| PROBLEM DETAILS |
Transcribe each entry below exactly. Pictures do not go in the copy.

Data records

===============

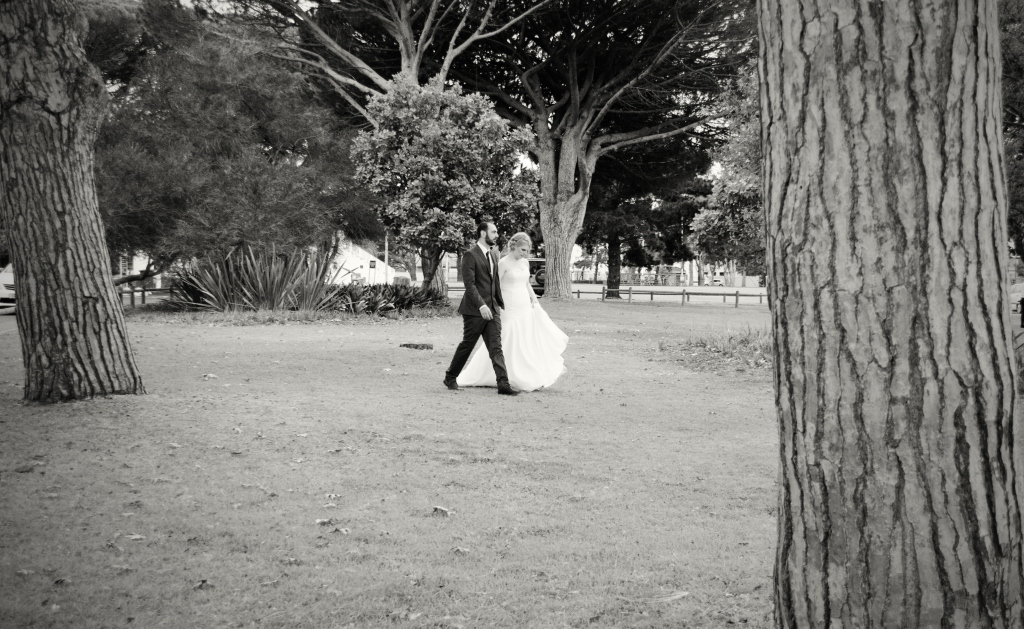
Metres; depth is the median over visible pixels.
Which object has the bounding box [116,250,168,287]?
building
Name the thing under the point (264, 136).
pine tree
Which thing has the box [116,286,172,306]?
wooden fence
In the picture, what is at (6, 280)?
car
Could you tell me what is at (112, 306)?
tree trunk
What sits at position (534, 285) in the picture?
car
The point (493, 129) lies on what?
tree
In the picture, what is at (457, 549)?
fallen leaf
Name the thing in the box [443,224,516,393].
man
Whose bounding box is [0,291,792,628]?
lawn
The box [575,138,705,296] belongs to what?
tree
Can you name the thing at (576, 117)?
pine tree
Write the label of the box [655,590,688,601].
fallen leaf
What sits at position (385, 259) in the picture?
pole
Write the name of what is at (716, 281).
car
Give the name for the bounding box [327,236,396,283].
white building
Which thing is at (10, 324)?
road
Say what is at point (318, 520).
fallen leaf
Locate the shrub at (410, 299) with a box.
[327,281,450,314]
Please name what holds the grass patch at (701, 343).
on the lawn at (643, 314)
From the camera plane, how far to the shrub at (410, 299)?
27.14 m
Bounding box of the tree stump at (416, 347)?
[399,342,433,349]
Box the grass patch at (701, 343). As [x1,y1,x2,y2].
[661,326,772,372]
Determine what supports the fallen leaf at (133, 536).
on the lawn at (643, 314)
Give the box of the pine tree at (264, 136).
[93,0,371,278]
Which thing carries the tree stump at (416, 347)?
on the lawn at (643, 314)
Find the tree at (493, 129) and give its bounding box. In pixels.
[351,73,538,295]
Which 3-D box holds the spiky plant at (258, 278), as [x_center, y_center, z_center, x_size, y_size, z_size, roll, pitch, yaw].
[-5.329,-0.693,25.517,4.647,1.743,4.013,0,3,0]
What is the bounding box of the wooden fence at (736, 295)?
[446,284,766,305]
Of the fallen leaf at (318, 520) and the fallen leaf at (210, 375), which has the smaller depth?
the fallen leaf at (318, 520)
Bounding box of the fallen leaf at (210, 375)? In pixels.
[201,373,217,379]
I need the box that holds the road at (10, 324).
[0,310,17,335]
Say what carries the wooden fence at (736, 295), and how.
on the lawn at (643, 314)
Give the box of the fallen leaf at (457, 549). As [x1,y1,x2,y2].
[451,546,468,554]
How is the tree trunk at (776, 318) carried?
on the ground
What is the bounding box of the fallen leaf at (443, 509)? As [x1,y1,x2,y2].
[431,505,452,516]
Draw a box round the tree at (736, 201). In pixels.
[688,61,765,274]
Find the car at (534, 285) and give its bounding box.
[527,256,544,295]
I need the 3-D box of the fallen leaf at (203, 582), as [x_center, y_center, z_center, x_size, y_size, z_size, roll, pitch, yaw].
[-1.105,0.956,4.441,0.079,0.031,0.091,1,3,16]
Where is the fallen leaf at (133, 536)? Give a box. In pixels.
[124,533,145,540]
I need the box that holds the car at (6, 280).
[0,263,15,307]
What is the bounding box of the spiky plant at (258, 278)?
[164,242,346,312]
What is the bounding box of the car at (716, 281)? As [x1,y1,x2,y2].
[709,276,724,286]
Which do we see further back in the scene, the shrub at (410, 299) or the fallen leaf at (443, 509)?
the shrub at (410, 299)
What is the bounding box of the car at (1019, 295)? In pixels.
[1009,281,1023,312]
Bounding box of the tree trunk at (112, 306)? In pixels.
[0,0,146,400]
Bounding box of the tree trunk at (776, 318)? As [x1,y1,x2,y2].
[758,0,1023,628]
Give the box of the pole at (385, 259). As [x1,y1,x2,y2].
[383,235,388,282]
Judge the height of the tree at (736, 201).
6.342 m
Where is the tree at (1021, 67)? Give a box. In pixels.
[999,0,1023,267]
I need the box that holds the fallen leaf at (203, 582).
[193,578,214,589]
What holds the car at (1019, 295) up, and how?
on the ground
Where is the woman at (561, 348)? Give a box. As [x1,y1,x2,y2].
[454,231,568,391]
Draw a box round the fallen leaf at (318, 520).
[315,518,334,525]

===============

| THE ANSWER |
Metres; depth is the median over visible pixels.
Which object has the bounding box [116,250,168,287]?
building
Name the thing under the point (264, 136).
pine tree
Which thing has the box [116,286,172,306]?
wooden fence
In the picture, what is at (6, 280)?
car
Could you tell me what is at (112, 306)?
tree trunk
What sits at position (534, 285) in the picture?
car
The point (493, 129) lies on what?
tree
In the picture, what is at (457, 549)?
fallen leaf
Name the thing in the box [443,224,516,393].
man
Whose bounding box is [0,291,792,628]?
lawn
The box [575,138,705,296] belongs to what?
tree
Can you name the thing at (576, 117)?
pine tree
Write the label of the box [655,590,688,601].
fallen leaf
What sits at position (385, 259) in the picture?
pole
Write the name of what is at (716, 281).
car
Give the name for the bounding box [327,236,396,283].
white building
Which thing is at (10, 324)?
road
Say what is at point (318, 520).
fallen leaf
Locate the shrub at (410, 299) with a box.
[327,281,450,314]
Please name what holds the grass patch at (701, 343).
on the lawn at (643, 314)
From the camera plane, how far to the shrub at (410, 299)?
27.14 m
Bounding box of the tree stump at (416, 347)?
[399,342,433,349]
Box the grass patch at (701, 343). As [x1,y1,x2,y2].
[661,326,772,372]
Determine what supports the fallen leaf at (133, 536).
on the lawn at (643, 314)
Give the box of the pine tree at (264, 136).
[93,0,371,278]
Which thing carries the tree stump at (416, 347)?
on the lawn at (643, 314)
Find the tree at (493, 129) and give its bounding box. In pixels.
[351,73,538,295]
Which 3-D box holds the spiky plant at (258, 278), as [x_center, y_center, z_center, x_size, y_size, z_size, roll, pitch, yaw].
[-5.329,-0.693,25.517,4.647,1.743,4.013,0,3,0]
What is the bounding box of the wooden fence at (736, 295)?
[446,284,766,305]
Of the fallen leaf at (318, 520) and the fallen leaf at (210, 375), which has the smaller depth?
the fallen leaf at (318, 520)
Bounding box of the fallen leaf at (210, 375)? In pixels.
[201,373,217,379]
I need the box that holds the road at (10, 324).
[0,310,17,335]
Say what carries the wooden fence at (736, 295), and how.
on the lawn at (643, 314)
Give the box of the fallen leaf at (457, 549). As [x1,y1,x2,y2].
[451,546,468,554]
How is the tree trunk at (776, 318) carried?
on the ground
What is the bounding box of the fallen leaf at (443, 509)? As [x1,y1,x2,y2].
[431,505,452,516]
Draw a box round the tree at (736, 201). In pixels.
[688,61,765,274]
Find the car at (534, 285) and give its bounding box.
[527,256,544,295]
I need the 3-D box of the fallen leaf at (203, 582), as [x_center, y_center, z_center, x_size, y_size, z_size, roll, pitch, yaw].
[-1.105,0.956,4.441,0.079,0.031,0.091,1,3,16]
Where is the fallen leaf at (133, 536)? Give a box. In pixels.
[124,533,145,540]
I need the box that holds the car at (6, 280).
[0,263,15,307]
What is the bounding box of the spiky plant at (258, 278)?
[164,242,346,312]
What is the bounding box of the car at (716, 281)? As [x1,y1,x2,y2].
[709,276,724,286]
Which do we see further back in the scene, the shrub at (410, 299) or the fallen leaf at (443, 509)?
the shrub at (410, 299)
What is the bounding box of the car at (1019, 295)? In pixels.
[1009,281,1023,312]
Bounding box of the tree trunk at (112, 306)? In pixels.
[0,0,146,400]
Bounding box of the tree trunk at (776, 318)? As [x1,y1,x2,y2].
[758,0,1023,628]
Give the box of the pole at (385, 259). As [x1,y1,x2,y2].
[383,235,388,282]
Judge the height of the tree at (736, 201).
6.342 m
Where is the tree at (1021, 67)? Give a box. In pixels.
[999,0,1023,267]
I need the box that holds the fallen leaf at (203, 582).
[193,578,214,589]
What holds the car at (1019, 295) up, and how?
on the ground
Where is the woman at (561, 348)? Give a box. As [x1,y1,x2,y2].
[454,231,568,391]
Draw a box round the fallen leaf at (318, 520).
[315,518,334,525]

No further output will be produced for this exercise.